Overview

When you enable Tusk’s test generation for a repo, Tusk follows an out-of-the-box set of rules as to when and how it should generate unit tests for your PR/MRs.

We’ve created these rules according to the typical engineering team’s workflow.

To modify the rules to fit your team’s workflow better, go to the Repositories page, click the gear icon on a repo, and edit the repo settings under the Configuration tab.

Test Generation Features

Test Check Enabled

  • This is enabled by default when you first enable test generation on a repo. Make sure to keep this setting checked if you want Tusk to generate unit tests for PRs in this repo.
  • Most teams will never have to modify this setting.

Run On Draft PRs

  • Disabled by default. Some engineering teams use draft PRs as they are developing a feature so they can push changes incrementally before marking the PR as ready for review.
  • If your software engineers prefer that Tusk runs earlier in the development lifecycle by generating unit tests for commits on draft PRs, enable this feature.

Skip Large Refactor PRs

  • Enabled by default. Tusk automatically evaluates whether a commit is primarily a large scale code refactor. If it is a refactor, Tusk will skip generating tests for the commit since tests are not likely expected to be included in the PR/MR.
  • Disabling this setting means that Tusk will not check to see if a commit is a large scale refactor before generating unit tests.

Restrict Tests to PR Diff

  • Disabled by default. Tusk’s test generation is by default scoped to the symbols modified in the PR/MR but it does not restrict its generated test cases to the scope of the PR/MR’s diff. This is ideal for teams that optimize for increasing unit test coverage because it means that engineers can backfill tests for untested parts of their codebase in a piecemeal approach, even if their PR/MR’s changes are minor.
  • If enabled, Tusk enters a “Strict Mode” where the test cases it generates is restricted to only what is relevant for the diff in the PR/MR. This is ideal for teams that care more about preventing bugs in their PR/MR.

Fast Test Generation

  • Disabled by default. When enabled, Tusk will generate its test results (e.g., test description, test code, pass/fail, execution output of individual tests) 3-5 minutes quicker. This is ideal for teams that merge PR/MRs fast and want to see Tusk’s output as soon as possible.
  • The caveat here is that there could be an added latency of 3-5 minutes for Tusk’s commit to show up on the PR/MR when the engineer clicks “Incorporate tests”. This is because Tusk uses that time to combine the individual tests into full test file(s), a process which typically happens before results are shown when this setting is disabled.

Base Branches to Ignore

Your engineers may be working off of base branches like release or staging and may not want Tusk to be generating unit tests for those PRs.

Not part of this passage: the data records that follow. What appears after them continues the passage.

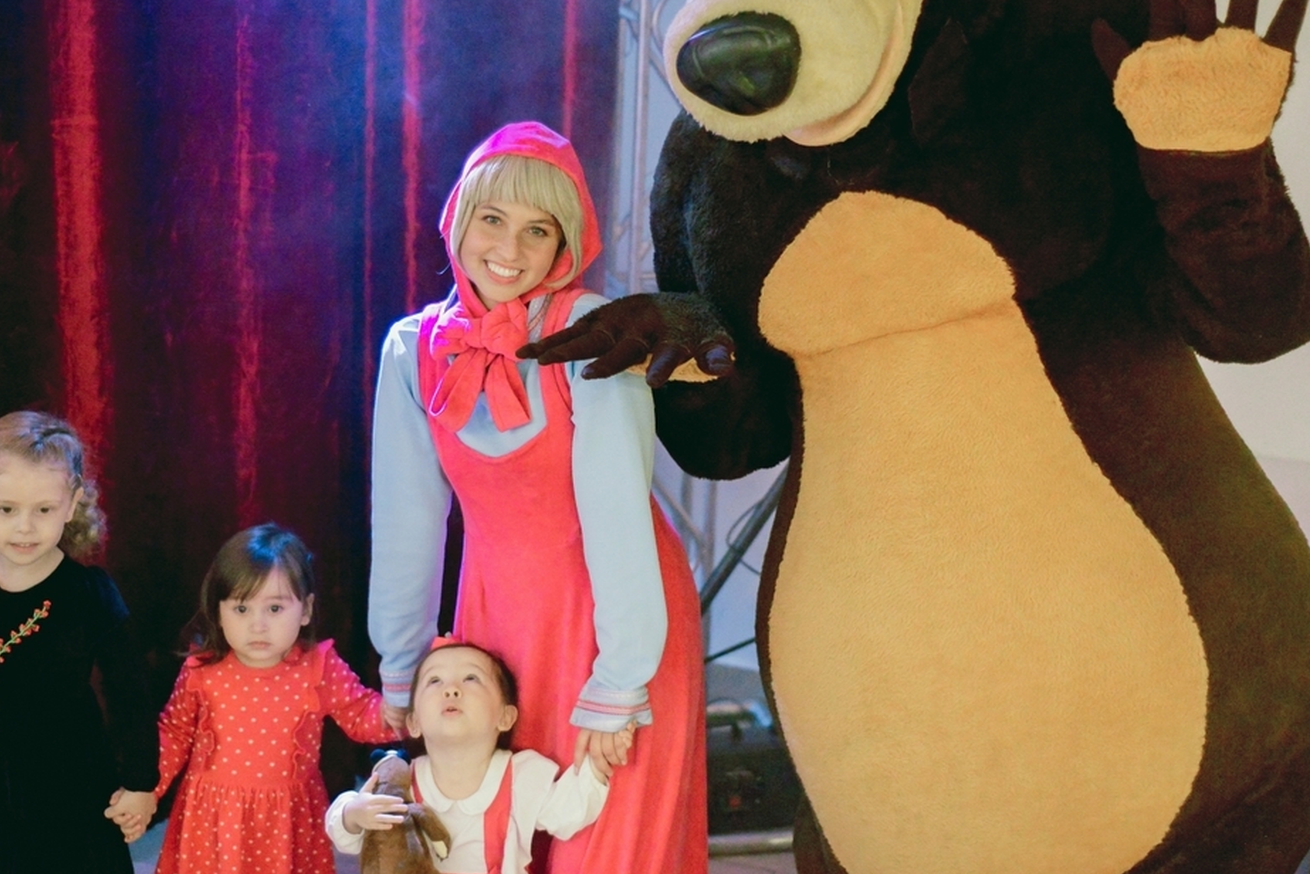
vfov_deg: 20.9
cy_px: 418
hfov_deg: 30.9
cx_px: 617
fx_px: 2366
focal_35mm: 65
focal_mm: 50
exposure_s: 1/200
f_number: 2.2
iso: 6400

Use this field to specify base branches that Tusk should ignore. Note that you can use glob patterns to match base branches with a specific naming convention.

Blocked Directories

You may not want Tusk to be able to read or access files in a certain directory for your repo, either for security reasons or because it is not relevant for Tusk to generate tests.

Use this field to specify the directory paths that you would like to block Tusk from accessing. Note that you can use .gitignore syntax to block directories.